接下来我们探索一下区域之间的关系，看一下缺失值的出现，是不是跟国家之间有关系，我们画一下世界地图，选择区域，然后在这个区域选择某一个指标，看一下它的缺失值的分布情况，颜色越深，缺失值越严重，我们以农业对GDPagg_to_gdp,为指标看一下分布情况，

#颜色越深，缺失值越严重
geo = r'../../数据集/农粮数据/world.json'
null_data = recent['agg_to_gdp'].notnull()*1
map = folium.Map(location=[48,-102],zoom_start=2)
map.choropleth(geo_data=geo,
              data=null_data,
              columns=['country','agg_to_gdp'],
              key_on='feature.properties.name',reset=True,
              fill_color='GnBu',fill_opacity=1,line_opacity=0.2,
              legend_name='Missing agricultural contribution to GDP data 2013-2017')

map

我们也可以指定不同的指标，

def plot_null_map(df,time_period,variable,legend_name=None):
    ts=time_slice(df,time_period).reset_index().copy()#不指明，从0开始
    ts[variable]=ts[variable].notnull()*1
    map = folium.Map(location=[48,-102],zoom_start=2)
    map.choropleth(geo_data=geo,
        data=ts,
        columns=['country',variable],
        key_on='feature.properties.name',reset=True,
        fill_color='GnBu',fill_opacity=1,line_opacity=0.2,
        legend_name=legend_name if legend_name else variable)
    return map

plot_null_map(data,'2013-2017','number_undernourished','Number undernourished id missing')

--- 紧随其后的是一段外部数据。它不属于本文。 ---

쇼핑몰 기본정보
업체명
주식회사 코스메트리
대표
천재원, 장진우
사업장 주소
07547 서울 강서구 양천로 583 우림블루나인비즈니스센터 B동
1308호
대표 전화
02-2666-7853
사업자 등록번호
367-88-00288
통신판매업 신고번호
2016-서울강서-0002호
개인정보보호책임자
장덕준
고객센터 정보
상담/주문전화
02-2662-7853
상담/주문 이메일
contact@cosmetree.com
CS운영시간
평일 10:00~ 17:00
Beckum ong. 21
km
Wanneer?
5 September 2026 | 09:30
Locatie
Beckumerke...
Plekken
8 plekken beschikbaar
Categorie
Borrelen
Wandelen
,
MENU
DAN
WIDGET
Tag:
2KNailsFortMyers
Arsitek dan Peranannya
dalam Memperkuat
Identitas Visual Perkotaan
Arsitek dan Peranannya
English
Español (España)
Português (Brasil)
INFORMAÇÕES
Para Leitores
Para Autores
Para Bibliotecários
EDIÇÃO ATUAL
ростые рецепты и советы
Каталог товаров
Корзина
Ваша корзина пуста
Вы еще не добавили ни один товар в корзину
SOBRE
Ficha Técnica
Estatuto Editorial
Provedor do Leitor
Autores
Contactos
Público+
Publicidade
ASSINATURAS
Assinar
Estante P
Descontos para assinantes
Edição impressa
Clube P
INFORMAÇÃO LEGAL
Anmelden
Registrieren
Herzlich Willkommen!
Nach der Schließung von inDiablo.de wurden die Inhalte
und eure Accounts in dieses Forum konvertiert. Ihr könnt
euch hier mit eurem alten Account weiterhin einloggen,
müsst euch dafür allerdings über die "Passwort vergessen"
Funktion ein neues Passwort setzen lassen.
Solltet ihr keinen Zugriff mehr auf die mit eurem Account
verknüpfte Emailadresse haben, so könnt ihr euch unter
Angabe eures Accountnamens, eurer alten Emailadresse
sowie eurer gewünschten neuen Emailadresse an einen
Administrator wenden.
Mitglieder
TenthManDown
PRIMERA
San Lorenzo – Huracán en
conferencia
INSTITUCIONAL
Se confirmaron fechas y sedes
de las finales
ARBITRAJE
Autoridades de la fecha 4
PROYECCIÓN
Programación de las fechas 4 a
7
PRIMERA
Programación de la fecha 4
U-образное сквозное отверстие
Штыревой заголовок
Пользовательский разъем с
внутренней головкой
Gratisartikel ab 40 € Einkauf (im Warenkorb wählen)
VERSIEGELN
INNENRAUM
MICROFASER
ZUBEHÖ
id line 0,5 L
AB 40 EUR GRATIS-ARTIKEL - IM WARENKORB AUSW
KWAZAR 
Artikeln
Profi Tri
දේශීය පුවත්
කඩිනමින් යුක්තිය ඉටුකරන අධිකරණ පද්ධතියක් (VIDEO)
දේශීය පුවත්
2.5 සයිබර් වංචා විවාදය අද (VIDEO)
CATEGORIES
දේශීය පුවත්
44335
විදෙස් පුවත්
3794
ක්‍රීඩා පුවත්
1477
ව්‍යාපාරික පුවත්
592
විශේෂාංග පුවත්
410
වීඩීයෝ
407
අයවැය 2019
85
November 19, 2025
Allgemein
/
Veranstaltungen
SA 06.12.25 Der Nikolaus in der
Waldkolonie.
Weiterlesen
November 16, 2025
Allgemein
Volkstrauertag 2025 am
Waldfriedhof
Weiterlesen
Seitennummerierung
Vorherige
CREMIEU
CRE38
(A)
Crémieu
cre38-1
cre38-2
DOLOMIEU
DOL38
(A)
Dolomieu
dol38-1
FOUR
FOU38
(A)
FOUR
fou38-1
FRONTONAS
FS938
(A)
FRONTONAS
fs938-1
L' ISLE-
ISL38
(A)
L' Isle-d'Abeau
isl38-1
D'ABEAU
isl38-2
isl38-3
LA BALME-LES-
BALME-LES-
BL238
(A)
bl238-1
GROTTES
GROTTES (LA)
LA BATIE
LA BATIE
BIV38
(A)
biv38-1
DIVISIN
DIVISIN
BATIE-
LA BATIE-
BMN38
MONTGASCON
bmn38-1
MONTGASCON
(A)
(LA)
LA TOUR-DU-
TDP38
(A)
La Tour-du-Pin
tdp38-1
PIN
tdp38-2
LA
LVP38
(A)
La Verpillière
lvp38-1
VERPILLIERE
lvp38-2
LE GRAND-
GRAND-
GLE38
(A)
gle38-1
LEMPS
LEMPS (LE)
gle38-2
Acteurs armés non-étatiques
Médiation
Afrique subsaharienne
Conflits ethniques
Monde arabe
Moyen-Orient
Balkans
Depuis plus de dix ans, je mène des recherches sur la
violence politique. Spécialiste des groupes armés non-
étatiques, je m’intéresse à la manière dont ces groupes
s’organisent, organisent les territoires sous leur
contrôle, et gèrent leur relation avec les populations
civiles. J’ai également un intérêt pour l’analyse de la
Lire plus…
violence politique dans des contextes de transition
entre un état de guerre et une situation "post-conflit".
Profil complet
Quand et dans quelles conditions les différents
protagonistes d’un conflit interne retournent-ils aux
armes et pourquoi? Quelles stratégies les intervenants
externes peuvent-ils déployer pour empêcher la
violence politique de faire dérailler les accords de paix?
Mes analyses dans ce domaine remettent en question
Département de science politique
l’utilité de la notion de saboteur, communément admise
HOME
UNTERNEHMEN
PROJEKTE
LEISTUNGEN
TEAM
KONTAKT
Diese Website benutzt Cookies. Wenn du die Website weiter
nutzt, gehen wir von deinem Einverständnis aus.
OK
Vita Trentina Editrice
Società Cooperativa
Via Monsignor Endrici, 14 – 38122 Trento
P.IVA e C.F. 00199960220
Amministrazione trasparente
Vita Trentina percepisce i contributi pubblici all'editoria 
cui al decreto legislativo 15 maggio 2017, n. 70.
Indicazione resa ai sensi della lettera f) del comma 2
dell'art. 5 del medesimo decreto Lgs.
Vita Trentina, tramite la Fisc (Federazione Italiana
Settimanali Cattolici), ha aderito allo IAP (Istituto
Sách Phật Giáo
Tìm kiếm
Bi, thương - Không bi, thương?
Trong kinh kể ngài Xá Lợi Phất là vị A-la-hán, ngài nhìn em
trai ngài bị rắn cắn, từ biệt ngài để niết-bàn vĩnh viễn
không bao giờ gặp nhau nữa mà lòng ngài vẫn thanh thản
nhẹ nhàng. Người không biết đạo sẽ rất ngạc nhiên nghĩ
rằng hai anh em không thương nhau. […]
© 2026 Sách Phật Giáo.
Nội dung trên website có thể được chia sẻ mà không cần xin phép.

接下来我们用热力图展示一下，不同指标随着时间的变化情况，颜色越深说明在这个指标上收集到的国家数据越少，反之则越多。

fig,ax = plt.subplots(figsize=(16,16))
sns.heatmap(data.groupby(['time_period','variable']).value.count().unstack().T,ax=ax)
plt.xticks(rotation=45)
plt.xlabel('Time period')
plt.ylabel('Variable')
plt.title('Number of countries with data reported for each variable over time')

通过上图我们知道，刚开始，统计这些指标的国家比较少，随着时间的推移统计这个指标的国家越来越多，可以通过颜色由深到浅的变化看出来，从过上图分析可以知道不同指标国家的重视程度，有些指标也正好相反，国家越来越不重视了。

接下来，我们使用pandas_profiling来对单变量以及多变量之间的关系进行统计一下，

pandas_profiling.ProfileReport(time_slice(data,'2013-2017'))

4、峰度与偏度

这里我们要计算的是，比如

均值，中位数，模式，四分位
标准差、方差、范围、间距范围
偏度、峰度
首先我们先来看一下数据的描述，

recent[['total_pop','urban_pop','rural_pop']].describe().astype(int) #总人口，城镇人口，农村人口

通过上图我们就可以大体得出我们想要的结果，但是通过看出图表我们发现，rural_pop的最小值是负数，人口统计不应该出现负值，我们继续来看一下，

recent.sort_values('rural_pop')[['total_pop','urban_pop','rural_pop']].head()

我们按照rural_pop从小到大进行排序，发现的确有几个国家的农村人口是负数，

我们再具体看一下这几个国家哪一年的农村人口是负的，我们以Qatar这个国家为例，

time_series(data,'Qatar','total_pop').join(time_series(data,'Qatar','urban_pop')).join(time_series(data,'Qatar','rural_pop'))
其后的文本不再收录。